Strong Empirical Results and Claims
- The unified parallel thinking framework (16 threads × 16 rounds, averaging 7.6M tokens per problem) matches the underlying RL model's oracle pass@16 at pass@1, demonstrating highly efficient compute scaling.
- The approach surpasses GPT-5-high on 456 hard AetherCode problems, achieving 0.61 pass@1 accuracy, exceeding the sequential-only plateau.
- Scaling via RL increases solution coverage, rather than merely shifting probability mass over the same solution modes. This contrasts with related findings in mathematical reasoning tasks, highlighting the unique challenge and opportunity inherent to execution-based code domains.
Implications and Future Directions
This work demonstrates that, for high-difficulty domains such as competitive programming, RL-induced reasoning scaling and sophisticated test-time token allocation are both necessary and complementary. The log-linear accuracy/token scaling enables resource-efficient hyperparameter search, while randomized clipping and verification RL warmup yield reproducible and interpretable improvements.
The parallel thinking pipeline sets a precedent for structured agentic inference, substantially mitigating attention bottlenecks and enabling practical deployment of multi-million-token computation, with immediate relevance for code LLMs in real-world settings.
Theoretically, the log-linear law provides a compact lens for future analysis of RL-induced reasoning in LLMs. Practically, the demonstrated superiority over GPT-5-high sets a new standard for LLM performance on execution-based benchmarks.
Future research should explore:
- Propagation of rewards across multi-role, multi-turn pipelines (credit assignment beyond bandit RL).
- Extension from linear verify-refine chains to tree search and evolutionary strategies.
- Multi-modal hybrid pipelines with external verification via unit tests, symbolic solvers, or human-in-the-loop judgements.
- Efficient attention mechanisms and scalable architectures to further ease the compute wall.

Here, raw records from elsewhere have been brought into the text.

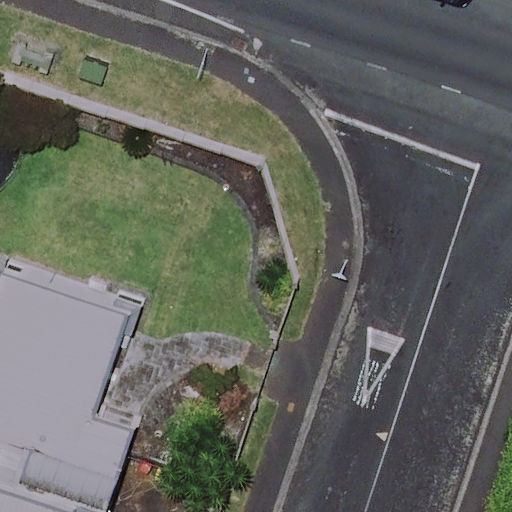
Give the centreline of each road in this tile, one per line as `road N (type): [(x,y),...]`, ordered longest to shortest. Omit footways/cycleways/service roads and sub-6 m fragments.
road 1 (residential): [(511,67),(363,511)]
road 2 (tertiary): [(511,45),(375,0)]
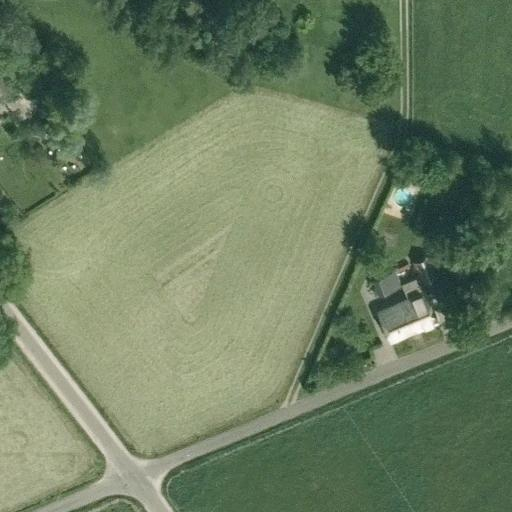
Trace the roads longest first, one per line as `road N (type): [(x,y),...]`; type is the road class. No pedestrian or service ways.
road 1 (unclassified): [(511,321),(128,474)]
road 2 (unclassified): [(128,474),(0,309)]
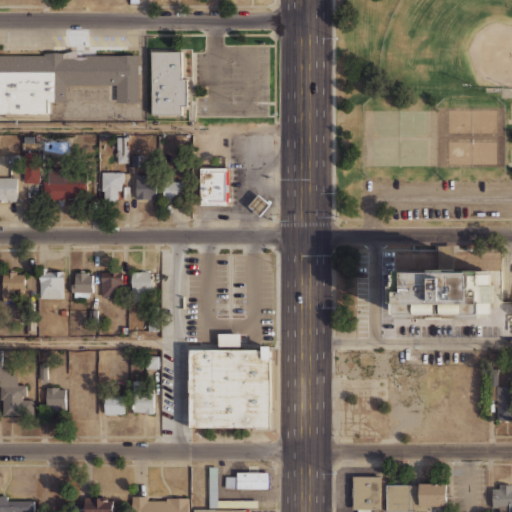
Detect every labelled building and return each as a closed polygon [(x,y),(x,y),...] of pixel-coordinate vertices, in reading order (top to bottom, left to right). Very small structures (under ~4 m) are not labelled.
[(116,102),(116,84),(66,84),(66,100),(49,100),(49,113),(0,113),(0,55),(44,55),(44,52),(54,52),(64,52),(75,49),(77,56),(86,56),(86,55),(138,55),(138,102),(116,102)] [(151,51),(182,51),(182,78),(186,78),(186,103),(182,103),(182,114),(151,114),(151,51)] [(118,163),(129,163),(128,137),(117,137),(118,163)] [(11,170),(22,169),(21,154),(10,155),(11,170)] [(200,203),(200,168),(227,168),(227,170),(228,170),(228,202),(227,202),(227,203),(200,203)] [(45,197),(86,197),(86,169),(45,169),(45,197)] [(0,200),(17,200),(17,180),(7,180),(7,171),(0,171),(0,200)] [(122,171),(101,171),(101,197),(122,197),(122,171)] [(136,198),(155,198),(155,173),(136,173),(136,198)] [(168,196),(180,196),(180,180),(168,180),(168,196)] [(259,216),(248,206),(257,194),(269,204),(259,216)] [(478,270),(478,269),(487,269),(487,284),(492,284),(492,301),(488,301),(488,312),(486,312),(486,316),(403,316),(403,312),(400,312),(400,301),(397,301),(397,284),(400,284),(400,272),(403,272),(403,268),(409,268),(409,270),(478,270)] [(152,270),(132,270),(132,295),(152,294),(152,270)] [(24,271),(1,271),(1,299),(13,299),(13,290),(24,290),(24,271)] [(63,297),(63,271),(39,271),(39,297),(63,297)] [(75,271),(75,291),(92,291),(92,271),(75,271)] [(101,274),(101,295),(122,295),(122,274),(101,274)] [(240,333),(240,349),(261,349),(261,344),(270,344),(270,427),(189,427),(189,349),(218,349),(218,333),(240,333)] [(158,366),(158,355),(146,355),(146,367),(158,366)] [(33,397),(25,397),(25,384),(16,384),(16,366),(0,366),(0,385),(2,385),(2,414),(33,414),(33,397)] [(133,412),(154,412),(154,390),(141,390),(141,380),(133,380),(133,412)] [(65,411),(65,385),(46,385),(46,411),(65,411)] [(511,386),(497,386),(497,420),(511,420),(511,386)] [(125,395),(104,395),(104,414),(125,414),(125,395)] [(258,500),(258,507),(209,507),(209,466),(217,466),(217,500),(258,500)] [(225,487),(225,476),(237,476),(237,472),(269,472),(269,488),(237,488),(237,487),(225,487)] [(358,511),(358,509),(352,509),(352,476),(381,476),(381,509),(371,509),(371,511),(358,511)] [(418,484),(418,482),(446,482),(446,505),(441,505),(441,510),(386,510),(386,484),(418,484)] [(489,511),(491,484),(511,485),(511,511),(489,511)] [(188,511),(188,496),(131,495),(131,511),(140,511),(188,511)] [(113,511),(113,496),(84,496),(84,511),(113,511)] [(34,511),(34,497),(0,497),(0,511),(12,511),(34,511)]
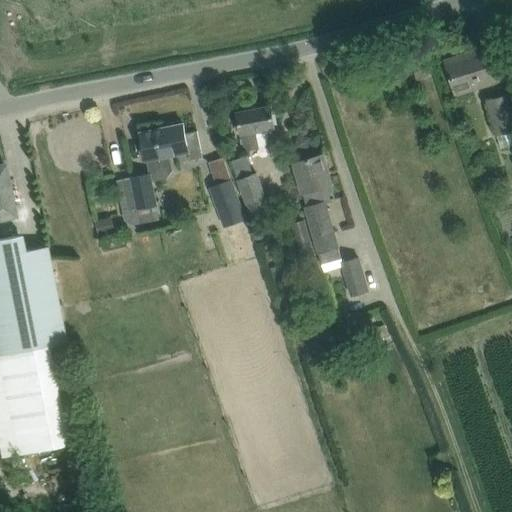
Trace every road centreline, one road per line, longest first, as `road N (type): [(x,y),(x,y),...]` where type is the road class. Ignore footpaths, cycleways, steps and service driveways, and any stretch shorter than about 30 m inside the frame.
road 1 (unclassified): [(0,111),(304,48),(470,0)]
road 2 (track): [(393,305),(304,48)]
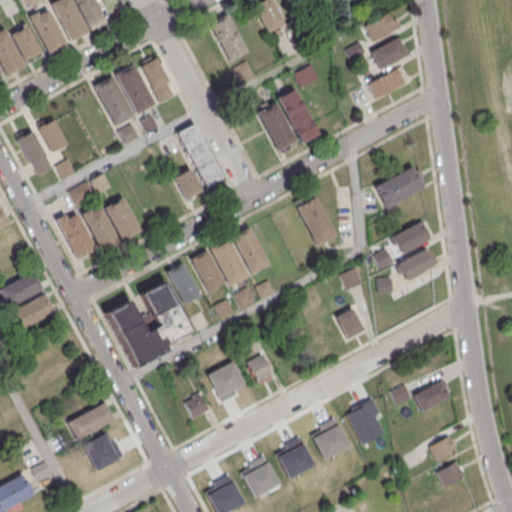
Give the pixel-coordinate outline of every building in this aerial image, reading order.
[(65,42),(105,24),(93,0),(64,0),(28,17),(45,54),(66,44),(65,42)] [(261,0),(252,4),(265,32),(282,24),(271,0),(261,0)] [(371,42),(398,28),(389,12),(363,26),(371,42)] [(227,14),(207,23),(226,61),(245,52),(227,14)] [(0,74),(41,57),(28,25),(4,35),(1,30),(0,30),(0,74)] [(376,69),(405,57),(397,38),(368,51),(376,69)] [(158,103),(172,96),(154,59),(140,66),(158,103)] [(232,67),(238,81),(251,75),(245,62),(232,67)] [(316,76),(308,63),(291,74),(299,86),(316,76)] [(407,81),(399,66),(366,84),(374,98),(407,81)] [(134,68),(93,85),(109,124),(151,107),(134,68)] [(315,135),(296,88),(277,95),(296,143),(315,135)] [(254,112),(275,150),(294,140),(273,101),(254,112)] [(155,126),(148,115),(138,122),(145,133),(155,126)] [(51,118),(35,127),(49,152),(65,144),(51,118)] [(194,123),(176,131),(203,187),(220,179),(194,123)] [(137,138),(133,124),(117,129),(122,143),(137,138)] [(14,137),(33,175),(50,166),(31,129),(14,137)] [(58,177),(71,172),(67,163),(55,168),(58,177)] [(200,190),(187,166),(171,175),(183,199),(200,190)] [(382,206),(422,189),(412,166),(372,183),(382,206)] [(89,181),(95,193),(109,186),(103,174),(89,181)] [(93,194),(87,182),(68,191),(73,203),(93,194)] [(334,235),(313,196),(294,206),(315,245),(334,235)] [(118,241),(138,231),(122,197),(100,207),(99,204),(80,213),(99,250),(118,241)] [(74,259),(94,249),(73,208),(54,218),(74,259)] [(428,240),(420,221),(388,235),(397,254),(428,240)] [(266,265),(249,228),(228,237),(229,238),(188,258),(204,291),(223,282),(226,287),(246,277),(246,275),(266,265)] [(402,280),(432,268),(425,250),(395,263),(402,280)] [(198,295),(180,263),(164,272),(182,304),(198,295)] [(106,311),(132,367),(167,351),(164,343),(188,332),(164,280),(139,292),(154,326),(142,331),(129,301),(106,311)] [(8,309),(17,330),(54,313),(45,293),(8,309)] [(217,317),(229,311),(224,301),(212,307),(217,317)] [(333,316),(345,339),(362,329),(350,307),(333,316)] [(190,316),(195,330),(207,325),(202,311),(190,316)] [(271,375),(260,355),(242,364),(253,384),(271,375)] [(410,395),(420,412),(448,395),(438,378),(410,395)] [(388,391),(395,404),(408,397),(402,384),(388,391)] [(206,411),(199,394),(181,402),(189,419),(206,411)] [(112,421),(103,402),(64,421),(74,440),(112,421)] [(434,460),(455,451),(447,435),(427,445),(434,460)] [(442,487),(463,476),(454,460),(434,470),(442,487)] [(36,480),(50,473),(43,461),(30,468),(36,480)] [(0,510),(32,496),(22,474),(0,484),(0,510)]
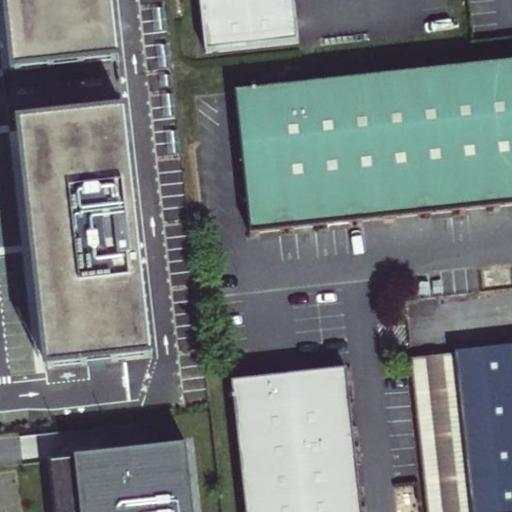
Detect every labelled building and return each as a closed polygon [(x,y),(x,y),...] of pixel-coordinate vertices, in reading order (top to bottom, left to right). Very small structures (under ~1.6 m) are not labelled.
[(2,0),(10,74),(121,63),(114,0),(2,0)] [(199,0),(205,50),(298,40),(293,0),(199,0)] [(511,60),(235,91),(251,233),(511,203),(511,60)] [(46,372),(155,359),(127,111),(18,123),(46,372)] [(511,511),(511,351),(459,357),(475,511),(511,511)] [(433,511),(475,511),(459,357),(415,362),(433,511)] [(359,511),(344,369),(229,383),(243,511),(359,511)] [(192,511),(185,447),(49,462),(54,511),(192,511)]
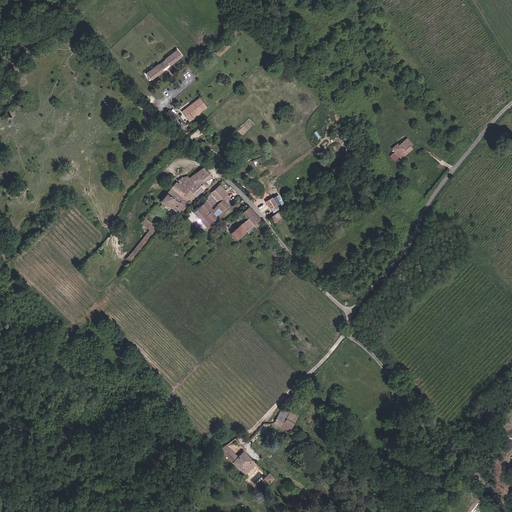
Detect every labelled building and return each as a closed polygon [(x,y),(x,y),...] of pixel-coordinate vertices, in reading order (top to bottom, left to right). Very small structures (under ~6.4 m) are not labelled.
[(225,44),(215,53),(218,57),(228,48),(225,44)] [(170,69),(182,60),(177,54),(165,64),(166,64),(159,69),(159,68),(146,78),(151,84),(163,74),(169,69),(170,69)] [(182,112),(189,120),(206,108),(199,99),(182,112)] [(412,144),(407,138),(399,145),(397,144),(392,149),(400,158),(406,154),(412,149),(410,147),(412,144)] [(211,177),(203,168),(183,186),(179,182),(162,203),(174,212),(178,207),(183,210),(190,201),(192,202),(208,185),(206,182),(211,177)] [(222,199),(228,205),(232,202),(224,194),(225,192),(219,186),(210,195),(218,203),(222,199)] [(218,203),(210,195),(207,198),(208,199),(193,212),(208,228),(214,223),(214,219),(228,205),(222,199),(218,203)] [(266,201),(270,208),(276,204),(272,197),(266,201)] [(255,226),(260,221),(249,208),(242,214),(247,219),(231,234),(236,238),(240,235),(245,230),(248,232),(251,229),(249,227),(253,224),(255,226)] [(281,218),(280,217),(277,214),(270,218),(274,223),(277,222),(279,224),(281,222),(279,220),(281,218)] [(291,413),(282,408),(273,423),(288,432),(297,419),(291,413)] [(222,451),(242,472),(253,462),(242,451),(236,456),(227,446),(222,451)] [(269,477),(265,472),(261,476),(265,481),(269,477)]
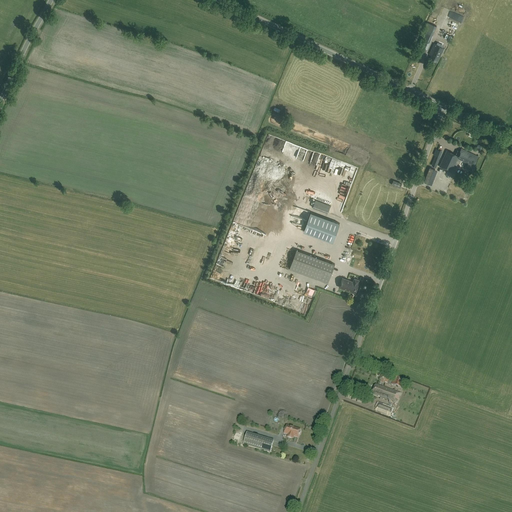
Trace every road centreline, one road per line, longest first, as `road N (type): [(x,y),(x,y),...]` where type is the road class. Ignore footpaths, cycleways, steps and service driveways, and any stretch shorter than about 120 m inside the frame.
road 1 (unclassified): [(297,511),(443,107)]
road 2 (unclassified): [(443,107),(218,0)]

- Systematic investigation of transfer learning between verification and generation tasks.
Conclusion
This paper provides clear evidence that both RL-based reasoning length scaling and structured parallel test-time search are required for state-of-the-art performance in competitive programming benchmarks. The introduction of randomized clipping and verification RL warmup operationalizes improvements in the RL regime, while the parallel thinking pipeline, trained end-to-end, leverages multi-thread/multi-round reasoning to efficiently scale problem-solving accuracy far beyond previous SOTA code LLMs. By structurally aligning training and inference with the test-time objective, this framework produces scalable, robust advances in program synthesis and competitive code generation.